This has never been made clear to me before, so I would love some help.
Lets say I have 3 experimental groups of animals (A,B,C) A is the baseline control, B is treatment x, and C is treatment y. I hypothesise that either treatment X or Y will have an effect. I collect data and find that ANOVA shows no group effects, however if I just look at A vs B-treatment with t-Test, result is highly significant.
Now here is my question: Is it acceptable to exclude group C from the analysis and conclude that B-treatment has a real effect?

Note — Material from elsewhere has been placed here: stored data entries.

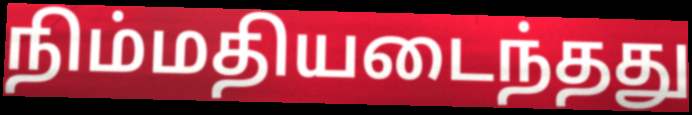
நிம்மதியடைந்தது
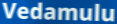
Vedamulu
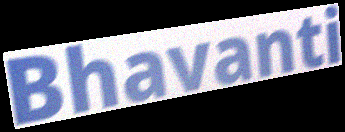
Bhavanti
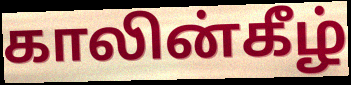
காலின்கீழ்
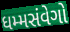
ધમ્મસંવેગો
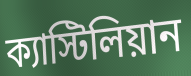
ক্যাস্টিলিয়ান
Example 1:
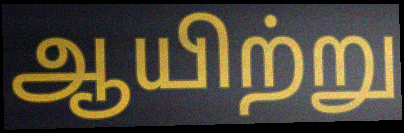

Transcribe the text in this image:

ஆயிற்று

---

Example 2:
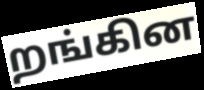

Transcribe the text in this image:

றங்கின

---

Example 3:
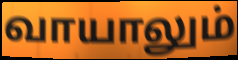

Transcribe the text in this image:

வாயாலும்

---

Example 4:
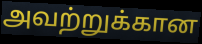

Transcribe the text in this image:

அவற்றுக்கான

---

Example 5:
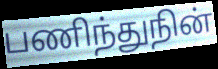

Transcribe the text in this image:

பணிந்துநின்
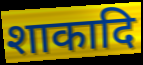
शाकादि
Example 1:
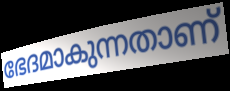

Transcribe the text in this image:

ഭേദമാകുന്നതാണ്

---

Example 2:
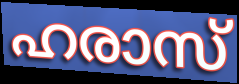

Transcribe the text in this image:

ഹരാസ്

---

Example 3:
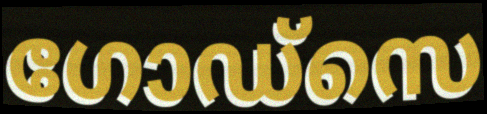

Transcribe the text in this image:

ഗോഡ്സെ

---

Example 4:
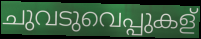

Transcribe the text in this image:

ചുവടുവെപ്പുകള്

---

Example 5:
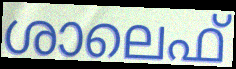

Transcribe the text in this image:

ശാലെഫ്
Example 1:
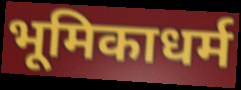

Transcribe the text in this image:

भूमिकाधर्म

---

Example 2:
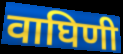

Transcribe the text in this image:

वाघिणी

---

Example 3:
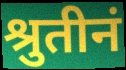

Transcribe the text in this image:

श्रुतीनं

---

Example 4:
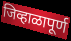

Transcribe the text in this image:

जिव्हाळापूर्ण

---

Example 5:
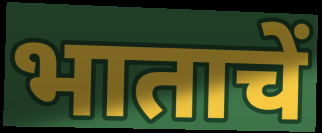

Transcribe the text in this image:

भाताचें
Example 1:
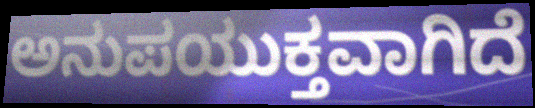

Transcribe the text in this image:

ಅನುಪಯುಕ್ತವಾಗಿದೆ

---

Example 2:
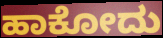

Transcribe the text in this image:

ಹಾಕೋದು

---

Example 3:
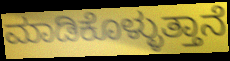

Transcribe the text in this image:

ಮಾಡಿಕೊಳ್ಳುತ್ತಾನೆ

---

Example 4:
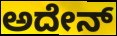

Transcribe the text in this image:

ಅದೇನ್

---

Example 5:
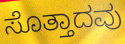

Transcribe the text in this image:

ಸೊತ್ತಾದವು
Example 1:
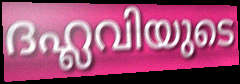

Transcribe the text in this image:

ദഹ്ലവിയുടെ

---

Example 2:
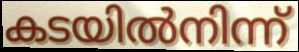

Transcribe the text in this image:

കടയിൽനിന്ന്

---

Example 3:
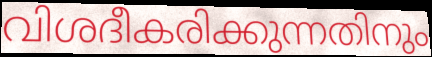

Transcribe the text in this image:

വിശദീകരിക്കുന്നതിനും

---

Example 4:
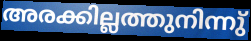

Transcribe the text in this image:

അരക്കില്ലത്തുനിന്നു്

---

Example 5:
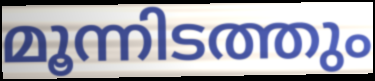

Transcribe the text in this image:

മൂന്നിടത്തും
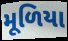
મૂળિયા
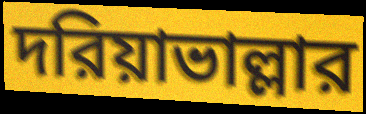
দরিয়াভাল্লার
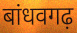
बांधवगढ़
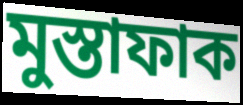
মুস্তাফাক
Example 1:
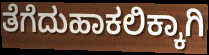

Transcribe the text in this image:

ತೆಗೆದುಹಾಕಲಿಕ್ಕಾಗಿ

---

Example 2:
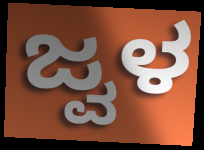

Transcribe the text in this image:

ಜ್ವಳ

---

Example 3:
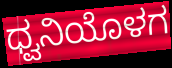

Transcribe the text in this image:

ಧ್ವನಿಯೊಳಗ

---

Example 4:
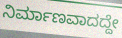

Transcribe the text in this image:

If not, why? I understand the issues of multiple testing type 1 errors testing on the same samples, but in this case these are independent groups, so why not just remove one from the hypothesis test? They are biologically independent groups, so isnt it true they are effectively like 2 different experiments (A vs B) and (A vs C)?
Thanks for the help everyone! I think I understand:
So the issue with multiple testing is that for each sample A B C, the test states there is a 5% chance of seeing a statistical difference by chance. So we can't do multiple t-tests using sample A for example, because we are basically multiplying this probability for sample A, therefore increasing the false positive error rate. Is this the idea? I’m trying to get a bit of a grip on how the mathematics of multiplying probabilities relates to the biology. So if we wanted to do several t-tests we need several groups (e.g., A1 B1, A2 B2), is that right?